Sustainable Pace

Stop following professional football

I started following professional football in 1986. As a youngster I was quite passionate about it, but in the recent years that passion slowly receded, and I think following professional football is now only a habit, something that no longer defines me or improves my life. Let's find out if that's true.

The decision

I had so much useless knowledge about football, and I felt like I don't want to burden my brain with that any longer. I decided to stop following professional football for the first half of the season 2014/15. This means

The first weeks

One habit I had was to listen to Bundesliga on web radio on Saturday afternoons. Somehow I unconsciously organized my day around it, and not tuning in felt super weird. It was strange to do something else and not know who was playing whom and how my favourite team was doing.

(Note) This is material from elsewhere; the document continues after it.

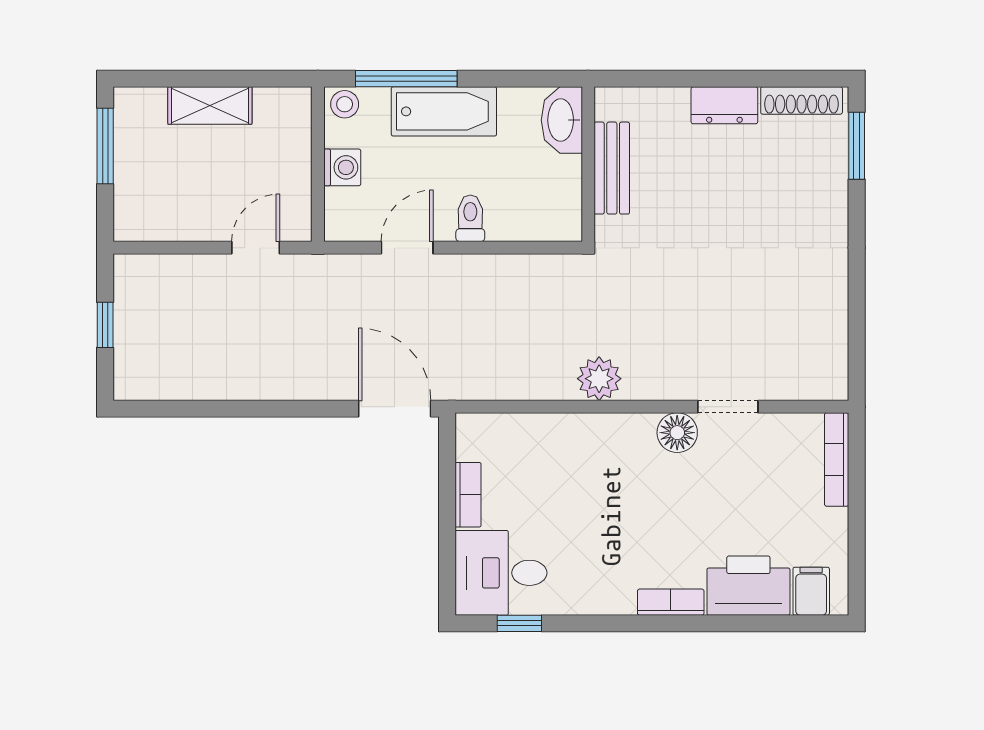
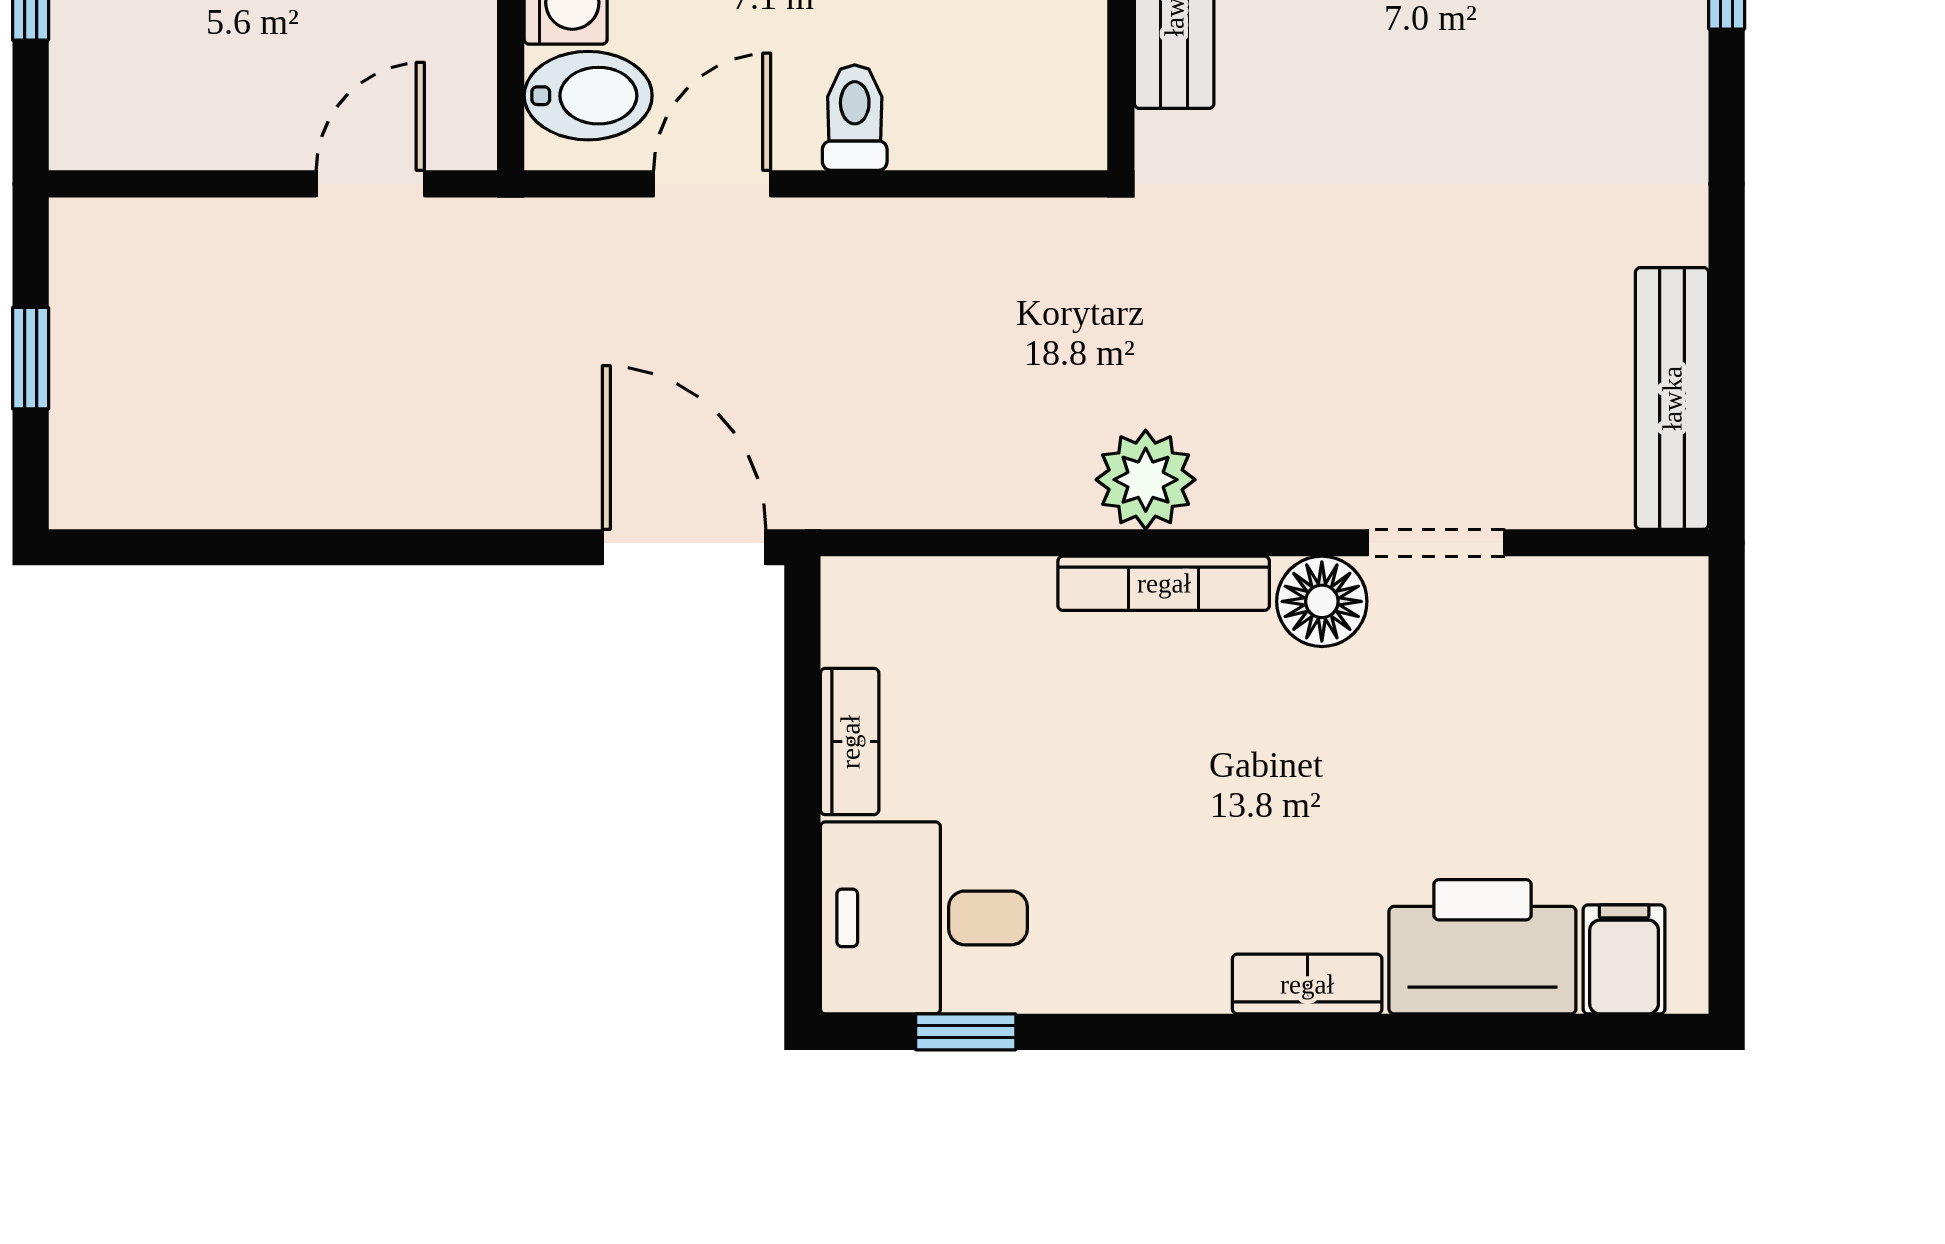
bidet: (352, 209) -> (588, 96), added
bench: (832, 343) -> (1672, 398), added
bookcase: (837, 459) -> (1164, 583), moved, turned -90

During the week I used to catch up with the latest football news on some websites. I felt the urge to look up results, and had to actively stop myself. Sometimes, when I was tired from work, I caught myself unconsciously typing the URL of a football site in the address bar. This was truly a powerful habit.

In the beginning I was very dogmatic about it, for example I distracted myself when results were announced on the radio during the news (hands over ears, singing "lalala"). I wanted to know the results, but didn't want to give in to the temptation.

I still thought about football, but not getting the satisfaction of watching and reading about it felt like withdrawal and totally strange. I felt like a junkie.

After six weeks

Magically, the withdrawal symptoms disappeared almost completely. A whole matchday could pass without me noticing. Somehow when football results came up during the news on the radio, I listened to it, trying not to make a big deal about it.

I started to wonder that this might be what normal people knew about football. It felt strange, but in a good way.

December

I started to feel more relaxed about the whole thing, which was good on the one hand, but weird on the other: I sometimes felt like I had already beaten the habit, and caught myself reasoning that watching a single game or highlights show might be ok. At several points I almost gave in to this temptation.

And at one point I got weak: I accidentally looked at a Bundesliga ranking on a website unrelated to football, and ended up studying it for a few minutes. It felt strange to see the table without knowing a single result. I felt bad about it, but not too bad, maybe because the urge to dig deeper and read more was simply not there.

I managed not to give in to temptation again.

Summary

I'm undecided whether this experiment was a success or not. But I do start to sense a growing indifference when it comes to professional football.

A friend commented that this experiment was totally stupid and habits like this are actually a good thing, they give your life a rhythm. I thought about that for some time, and he might have a point. However, I do feel vaguely good about the experiment, and I trust this instinct and carry on in order to find out more.

My plan is to watch and enjoy some of the "important" matches (for example the Champions League final), but make that an exception. I will continue not to read anything football related. Let's see where this will lead to.